The NGT200 Dataset: Geometric Multi-View Isolated Sign Recognition
Oline Ranum, David R. Wessels, Gomer Otterspeer, Erik J. Bekkers, Floris Roelofsen, Jari I. Andersen
TL;DR
This work introduces the NGT200 dataset to study multi-view isolated sign recognition (MV-ISR) with explicit emphasis on geometric and 3D-aware representations. It demonstrates that MV-ISR is distinct from single-view ISR by showing view-angle sensitivity and the benefits of incorporating multiple views, synthetic data, and geometric inductive biases. Methodologically, the study benchmarks a Sign Language Graph Convolution Network (SL-GCN) on reduced pose graphs and then advances to a SE(2)-equivariant temporal-PONITA model, achieving higher accuracy and stability. The findings suggest that multi-view pose-based approaches, augmented with synthetic data and geometry-informed models, offer a scalable and privacy-preserving pathway toward robust sign language recognition, with implications for real-world MV-SLR systems and future dataset expansions.
Abstract
Sign Language Processing (SLP) provides a foundation for a more inclusive future in language technology; however, the field faces several significant challenges that must be addressed to achieve practical, real-world applications.
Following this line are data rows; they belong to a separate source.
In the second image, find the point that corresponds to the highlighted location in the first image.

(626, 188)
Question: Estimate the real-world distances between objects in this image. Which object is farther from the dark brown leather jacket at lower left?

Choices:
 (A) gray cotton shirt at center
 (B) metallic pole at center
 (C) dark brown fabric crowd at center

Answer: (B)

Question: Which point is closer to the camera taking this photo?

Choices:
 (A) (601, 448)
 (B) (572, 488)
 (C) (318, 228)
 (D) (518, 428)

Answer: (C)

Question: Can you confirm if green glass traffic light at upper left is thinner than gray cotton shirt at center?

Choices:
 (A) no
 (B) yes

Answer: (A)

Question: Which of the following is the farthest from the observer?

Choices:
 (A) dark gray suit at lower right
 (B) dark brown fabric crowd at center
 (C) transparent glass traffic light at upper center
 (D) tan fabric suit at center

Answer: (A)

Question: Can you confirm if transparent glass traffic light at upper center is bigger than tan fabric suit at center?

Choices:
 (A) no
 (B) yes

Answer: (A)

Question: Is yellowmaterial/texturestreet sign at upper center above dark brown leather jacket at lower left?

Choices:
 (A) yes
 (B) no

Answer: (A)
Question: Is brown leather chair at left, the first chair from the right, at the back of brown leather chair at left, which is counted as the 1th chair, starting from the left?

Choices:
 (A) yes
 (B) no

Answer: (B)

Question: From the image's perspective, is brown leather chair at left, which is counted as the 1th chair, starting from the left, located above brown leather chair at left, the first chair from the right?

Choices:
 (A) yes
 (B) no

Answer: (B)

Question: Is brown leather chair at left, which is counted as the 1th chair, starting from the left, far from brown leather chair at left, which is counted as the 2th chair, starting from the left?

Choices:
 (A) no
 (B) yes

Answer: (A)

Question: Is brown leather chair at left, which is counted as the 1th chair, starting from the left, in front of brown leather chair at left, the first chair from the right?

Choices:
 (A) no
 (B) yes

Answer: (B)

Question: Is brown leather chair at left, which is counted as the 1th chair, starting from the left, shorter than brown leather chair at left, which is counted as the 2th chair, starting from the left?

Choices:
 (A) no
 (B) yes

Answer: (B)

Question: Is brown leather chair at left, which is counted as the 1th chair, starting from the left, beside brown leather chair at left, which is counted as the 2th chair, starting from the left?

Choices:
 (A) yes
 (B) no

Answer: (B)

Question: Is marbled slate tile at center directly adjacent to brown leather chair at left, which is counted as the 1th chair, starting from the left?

This work addresses multi-view isolated sign recognition (MV-ISR), and highlights the essential role of 3D awareness and geometry in SLP systems. We introduce the NGT200 dataset, a novel spatio-temporal multi-view benchmark, establishing MV-ISR as distinct from single-view ISR (SV-ISR). We demonstrate the benefits of synthetic data and propose conditioning sign representations on spatial symmetries inherent in sign language. Leveraging an SE(2) equivariant model improves MV-ISR performance by 8%-22% over the baseline.